I start my art therapy classes in November and am looking forward to doing more painting then too.




Music
I love music. Like, I LOVE love it. I can’t imagine a day without some sort of music in my world. But as a deconstructing christian, I have a complicated relationship with church music…or as my friend, Jeff, says, “music from the bad place.”
This weekend at retreat, I got to enjoy the rich voice and guitar skills of one Deb Whalen-Blaize who helped me find a fresh perspective and love for communal song. This one in particular was quite amazing to hear sung, in the round, in the voice of 20+ misfits.
Thanks, Deb.

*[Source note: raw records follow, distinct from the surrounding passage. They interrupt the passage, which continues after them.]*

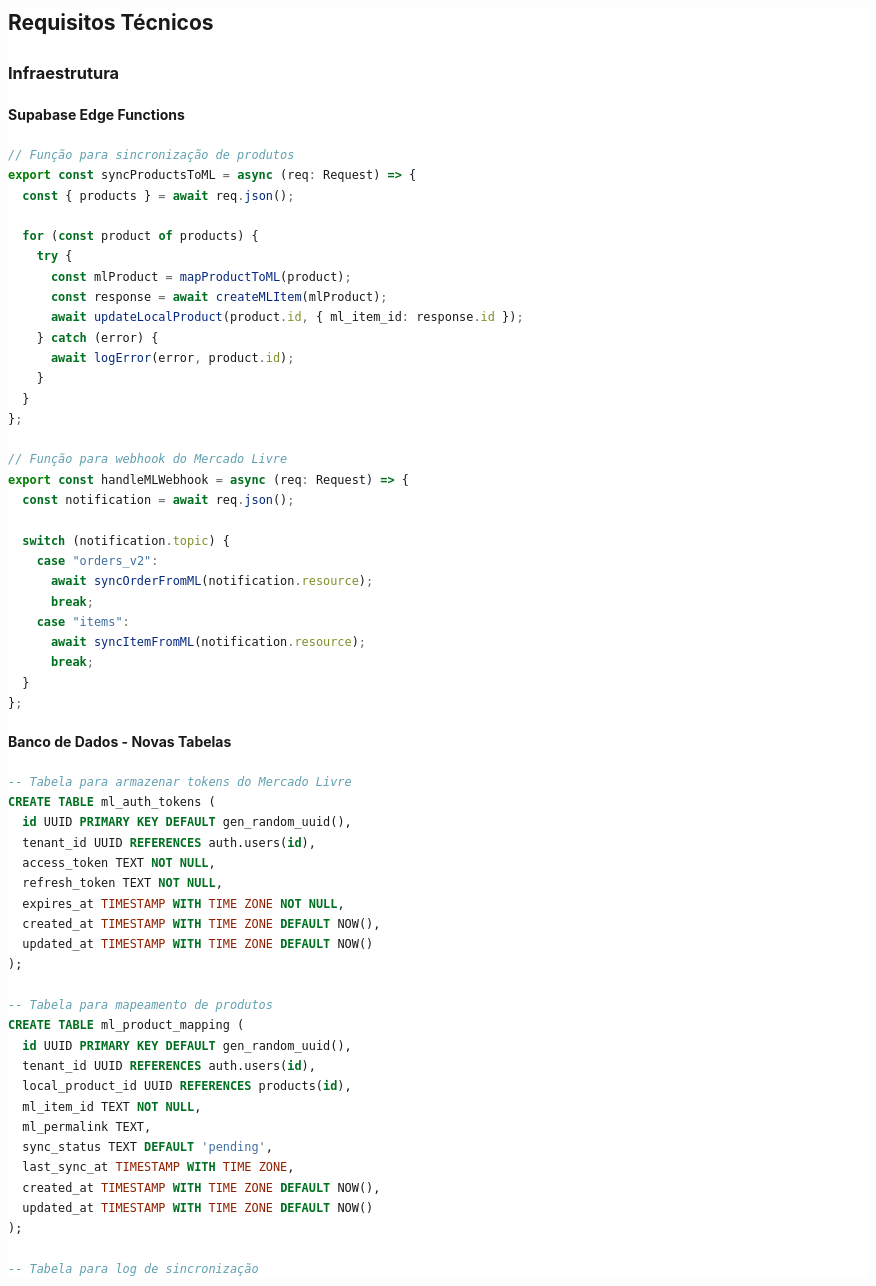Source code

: ## Requisitos Técnicos

### Infraestrutura

#### Supabase Edge Functions
```typescript
// Função para sincronização de produtos
export const syncProductsToML = async (req: Request) => {
  const { products } = await req.json();
  
  for (const product of products) {
    try {
      const mlProduct = mapProductToML(product);
      const response = await createMLItem(mlProduct);
      await updateLocalProduct(product.id, { ml_item_id: response.id });
    } catch (error) {
      await logError(error, product.id);
    }
  }
};

// Função para webhook do Mercado Livre
export const handleMLWebhook = async (req: Request) => {
  const notification = await req.json();
  
  switch (notification.topic) {
    case "orders_v2":
      await syncOrderFromML(notification.resource);
      break;
    case "items":
      await syncItemFromML(notification.resource);
      break;
  }
};
```

#### Banco de Dados - Novas Tabelas
```sql
-- Tabela para armazenar tokens do Mercado Livre
CREATE TABLE ml_auth_tokens (
  id UUID PRIMARY KEY DEFAULT gen_random_uuid(),
  tenant_id UUID REFERENCES auth.users(id),
  access_token TEXT NOT NULL,
  refresh_token TEXT NOT NULL,
  expires_at TIMESTAMP WITH TIME ZONE NOT NULL,
  created_at TIMESTAMP WITH TIME ZONE DEFAULT NOW(),
  updated_at TIMESTAMP WITH TIME ZONE DEFAULT NOW()
);

-- Tabela para mapeamento de produtos
CREATE TABLE ml_product_mapping (
  id UUID PRIMARY KEY DEFAULT gen_random_uuid(),
  tenant_id UUID REFERENCES auth.users(id),
  local_product_id UUID REFERENCES products(id),
  ml_item_id TEXT NOT NULL,
  ml_permalink TEXT,
  sync_status TEXT DEFAULT 'pending',
  last_sync_at TIMESTAMP WITH TIME ZONE,
  created_at TIMESTAMP WITH TIME ZONE DEFAULT NOW(),
  updated_at TIMESTAMP WITH TIME ZONE DEFAULT NOW()
);

-- Tabela para log de sincronização
```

XOX
Books, Books, Books
The “ber” months are reading months in my mind. Enjoying the fall weather on my outdoor chair, with a blanket and a cup of coffee or tea, is literal perfection in life as far as I’m concerned. And if you haven’t noticed yet, I tend to read more than one book at a time. As a knowledge (and wisdom) chaser, I love all types of books and formats.
The Fifth Season by N.K. Jemisin
Wholehearted Faith by Rachel Held Evans
I strongly encourage you to listen to the audio version of Wholehearted Faith. It is read by Rachel’s peers, friends, and husband and is a beautiful homage to her legacy and heart.
House of Earth and Blood (Crescent City) by Sarah J. Maas



In Case Your Momma Never Told You…
You are allowed to experience joy when everything and everyone else around you is a shit show.
That’s the whole statement. Thank you for coming to my Ted Talk.
*Disclaimer: I am not a doctor, therapist, or licensed expert in ANYTHING. I'm just a human sharing some things I’ve learned that have helped me. If you take any advice given here, you do so at your own risk, so please use common sense. None of my posts are affiliated, and I receive no compensation for linked products. I provide links to give credit where credit is due.
Always enjoy what you have to say. So loved hearing about your retreat during our video chat. So happy you have found this wonderful community.